TASK STATEMENT: Below, the email reply about Spark jobs and executor cores comes first. Transcribe that entire reply character for character, including the quoted lines.
--- BEGIN SOURCE EXCERPT ---
>
> For example, if you're looking to scale out to 1000 concurrent requests,
> this is 1000 concurrent Spark jobs.  This would require a cluster with 1000
> cores.


This doesn't make sense.  A Spark Job is a driver/DAGScheduler concept
without any 1:1 correspondence between Worker cores and Jobs.  Cores are
used to run Tasks, not Jobs.  So, yes, a 1000 core cluster can run at most
1000 simultaneous Tasks, but that doesn't really tell you anything about
how many Jobs are or can be concurrently tracked by the DAGScheduler, which
will be apportioning the Tasks from those concurrent Jobs across the
available Executor cores.

On Thu, Mar 10, 2016 at 2:00 PM, Chris Fregly <ch...@fregly.com> wrote:

> Good stuff, Evan.  Looks like this is utilizing the in-memory capabilities
> of FiloDB which is pretty cool.  looking forward to the webcast as I don't
> know much about FiloDB.
>
> My personal thoughts here are to removed Spark from the user
> request/response hot path.
>
> I can't tell you how many times i've had to unroll that architecture at
> clients - and replace with a real database like Cassandra, ElasticSearch,
> HBase, MySql.
>
> Unfortunately, Spark - and Spark Streaming, especially - lead you to
> believe that Spark could be used as an application server.  This is not a
> good use case for Spark.
>
> Remember that every job that is launched by Spark requires 1 CPU core,
> some memory, and an available Executor JVM to provide the CPU and memory.
--- END SOURCE EXCERPT ---
--- BEGIN DATA BLOCK ---
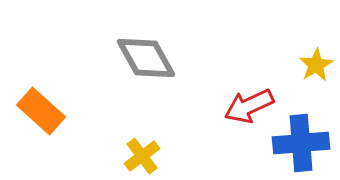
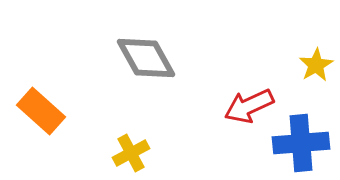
yellow cross: moved 11 px left, 3 px up; rotated 9 degrees clockwise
--- END DATA BLOCK ---
WRITTEN SOLUTION:
>
> For example, if you're looking to scale out to 1000 concurrent requests,
> this is 1000 concurrent Spark jobs.  This would require a cluster with 1000
> cores.


This doesn't make sense.  A Spark Job is a driver/DAGScheduler concept
without any 1:1 correspondence between Worker cores and Jobs.  Cores are
used to run Tasks, not Jobs.  So, yes, a 1000 core cluster can run at most
1000 simultaneous Tasks, but that doesn't really tell you anything about
how many Jobs are or can be concurrently tracked by the DAGScheduler, which
will be apportioning the Tasks from those concurrent Jobs across the
available Executor cores.

On Thu, Mar 10, 2016 at 2:00 PM, Chris Fregly <ch...@fregly.com> wrote:

> Good stuff, Evan.  Looks like this is utilizing the in-memory capabilities
> of FiloDB which is pretty cool.  looking forward to the webcast as I don't
> know much about FiloDB.
>
> My personal thoughts here are to removed Spark from the user
> request/response hot path.
>
> I can't tell you how many times i've had to unroll that architecture at
> clients - and replace with a real database like Cassandra, ElasticSearch,
> HBase, MySql.
>
> Unfortunately, Spark - and Spark Streaming, especially - lead you to
> believe that Spark could be used as an application server.  This is not a
> good use case for Spark.
>
> Remember that every job that is launched by Spark requires 1 CPU core,
> some memory, and an available Executor JVM to provide the CPU and memory.